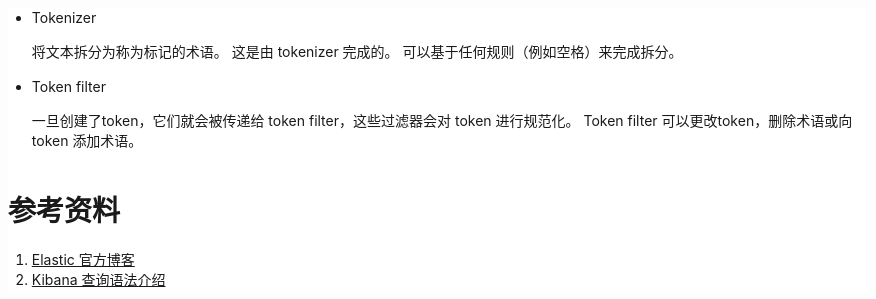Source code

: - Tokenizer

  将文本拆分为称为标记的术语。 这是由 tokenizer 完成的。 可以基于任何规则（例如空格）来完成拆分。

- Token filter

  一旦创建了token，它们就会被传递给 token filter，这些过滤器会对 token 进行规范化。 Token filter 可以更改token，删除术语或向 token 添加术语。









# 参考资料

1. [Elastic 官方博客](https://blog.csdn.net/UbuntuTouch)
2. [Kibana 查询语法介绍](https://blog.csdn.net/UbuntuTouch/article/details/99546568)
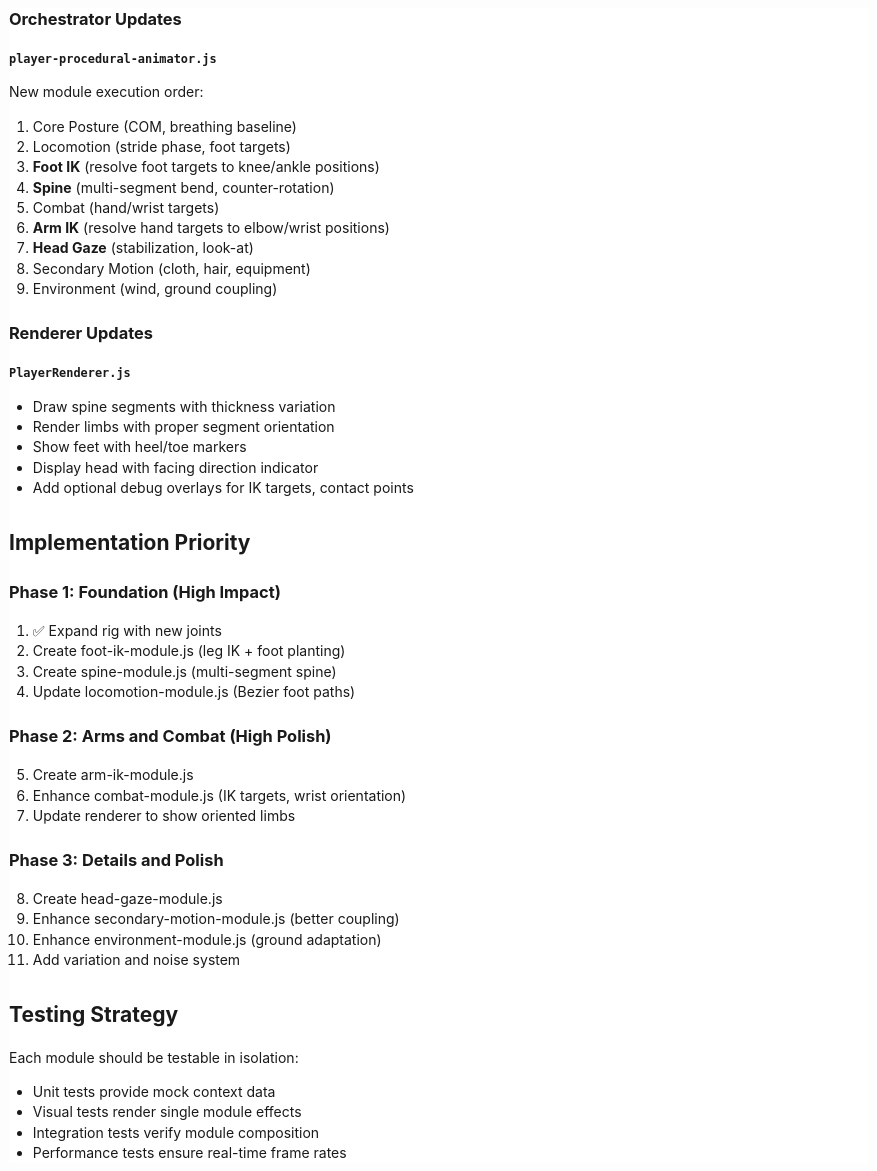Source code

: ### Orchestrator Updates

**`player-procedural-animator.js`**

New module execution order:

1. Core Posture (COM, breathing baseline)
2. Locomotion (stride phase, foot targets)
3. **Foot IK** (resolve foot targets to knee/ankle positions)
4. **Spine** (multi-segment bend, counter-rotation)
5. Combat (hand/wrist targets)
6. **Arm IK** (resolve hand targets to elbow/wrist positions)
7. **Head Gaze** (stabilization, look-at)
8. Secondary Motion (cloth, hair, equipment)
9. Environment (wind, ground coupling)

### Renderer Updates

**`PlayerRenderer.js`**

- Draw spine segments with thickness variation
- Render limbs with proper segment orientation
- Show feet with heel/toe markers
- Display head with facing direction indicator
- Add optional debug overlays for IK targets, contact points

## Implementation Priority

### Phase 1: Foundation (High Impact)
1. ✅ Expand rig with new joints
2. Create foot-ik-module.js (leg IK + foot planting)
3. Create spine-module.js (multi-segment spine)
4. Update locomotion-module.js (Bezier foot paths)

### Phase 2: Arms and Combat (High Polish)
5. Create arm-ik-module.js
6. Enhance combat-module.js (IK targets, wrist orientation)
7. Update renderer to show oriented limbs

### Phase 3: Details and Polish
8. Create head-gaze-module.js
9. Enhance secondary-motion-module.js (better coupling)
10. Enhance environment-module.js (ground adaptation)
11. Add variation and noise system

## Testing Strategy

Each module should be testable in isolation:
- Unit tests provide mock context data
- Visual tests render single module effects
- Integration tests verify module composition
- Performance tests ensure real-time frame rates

◆ ◆ ◆ ◆ ◆ ◆ ◆

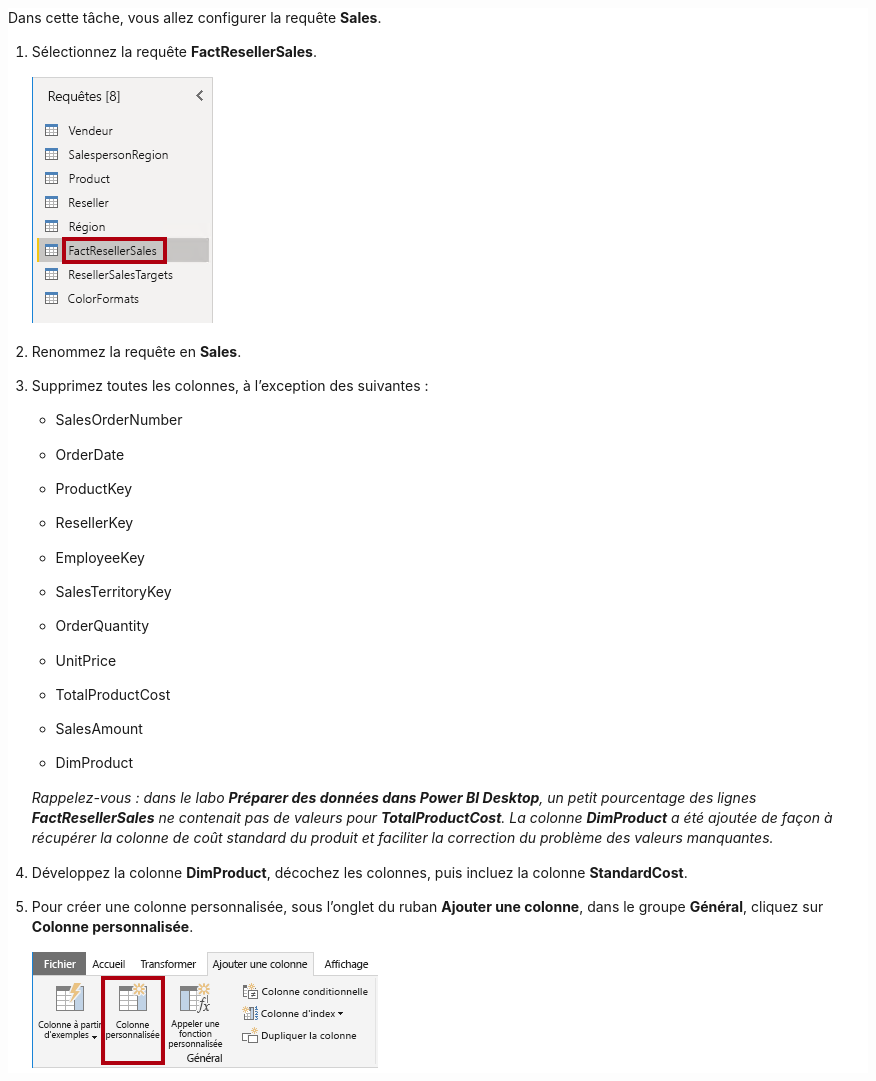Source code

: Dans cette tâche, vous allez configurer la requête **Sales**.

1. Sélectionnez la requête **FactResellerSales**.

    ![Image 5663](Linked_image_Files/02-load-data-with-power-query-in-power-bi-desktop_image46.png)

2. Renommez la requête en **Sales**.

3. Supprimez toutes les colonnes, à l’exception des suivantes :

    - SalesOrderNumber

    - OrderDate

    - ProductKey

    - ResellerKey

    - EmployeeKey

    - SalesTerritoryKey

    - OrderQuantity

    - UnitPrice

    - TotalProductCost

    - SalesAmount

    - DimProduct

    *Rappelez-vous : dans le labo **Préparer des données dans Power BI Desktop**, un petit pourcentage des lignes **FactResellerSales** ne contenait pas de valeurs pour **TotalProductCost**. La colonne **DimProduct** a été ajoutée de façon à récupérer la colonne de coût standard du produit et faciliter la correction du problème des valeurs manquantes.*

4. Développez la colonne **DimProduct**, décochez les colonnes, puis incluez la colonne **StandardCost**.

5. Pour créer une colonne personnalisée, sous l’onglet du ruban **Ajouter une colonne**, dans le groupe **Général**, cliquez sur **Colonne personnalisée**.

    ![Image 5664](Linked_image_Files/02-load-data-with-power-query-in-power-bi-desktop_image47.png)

◆ ◆ ◆ ◆ ◆ ◆ ◆

• Work instruction: Report each line in the data above that contains the string "UbuntuTouch".

• Solved exercise:
1. [Elastic 官方博客](https://blog.csdn.net/UbuntuTouch)
2. [Kibana 查询语法介绍](https://blog.csdn.net/UbuntuTouch/article/details/99546568)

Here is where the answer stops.